A subdomain is basically your second website with its own unique name. There is no new domain created instead, you use your existing domain name but points the www to another name.

example: beta.facebook.com, help.yourdomain.com, help2.yourdomain.com

What is a phishing attack?

Phishing is a form of social engineering attack that attempts to steal sensitive information. They do so by sending emails or creating web pages that are designed to collect information about individuals.

How do the hackers takeover subdomains?

There are a lot of ways the hackers take control over one’s subdomain. Given below is a basic example.

Scenario

  • Consider you use a service as “assert” in your website assert.mysite.com
  • The service is hosted in bitbucket in the URL myassert-example.bitbucket.com
  • Bitbucket has stopped this service and you are still using it
  • Now hacker can claim the service
  • Now, when you visit myassert-example.bitbucket.com you are actually visiting the hackers site
  • Hackers now can post a defacement or put an HTML Form and asks users to login (Perform phishing attack)

Prevention
Attackers generally can claim subdomains with the external services. In this case, you cannot trace back on the attack and it affects a lot. We can find it out with the tools available(Like Knockpy) or go through all of your DNS entries and remove the ones which are active and unused or the ones pointing to the external services which are not in use anymore.

What is Knockpy
Knockpy is a python tool designed to bruteforce and find the list of Subdomains for a particular Domain. It internally uses a wordlist file which comes with the tool to bruteforce. But, we can also have our own wordlist to bruteforce the domain.

Prerequisites
Python 2.7.6 or later

Git Link
kali>
https://github.com/guelfoweb/knock

Installing Knockpy
Note: I am using Kali linux
kali> git clone https://github.com/guelfoweb/knock

Run Knockpy
kali> python knockpy.py [Domain name] or [IP]

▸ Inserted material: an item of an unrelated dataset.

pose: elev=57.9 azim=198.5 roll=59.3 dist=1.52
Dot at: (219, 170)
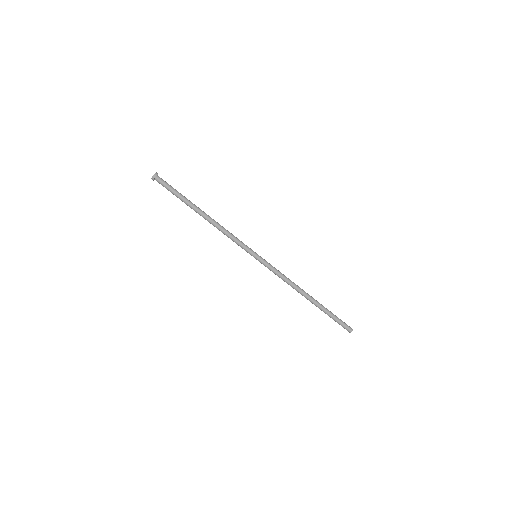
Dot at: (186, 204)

Run Knockpy with different wordlist
kali>python knockpy.py [Domain name]or[IP] wordlist.txt

Knock results

From the above image, you can see that there is a domain which points to heroku services.

atlas.insertcart.com >>> atlas.insertcart.com.herokudns.com

You should visit the subdomain to check whether it is vulnerable or not. your subdomain is vulnerable if you find errors like ‘No such app’.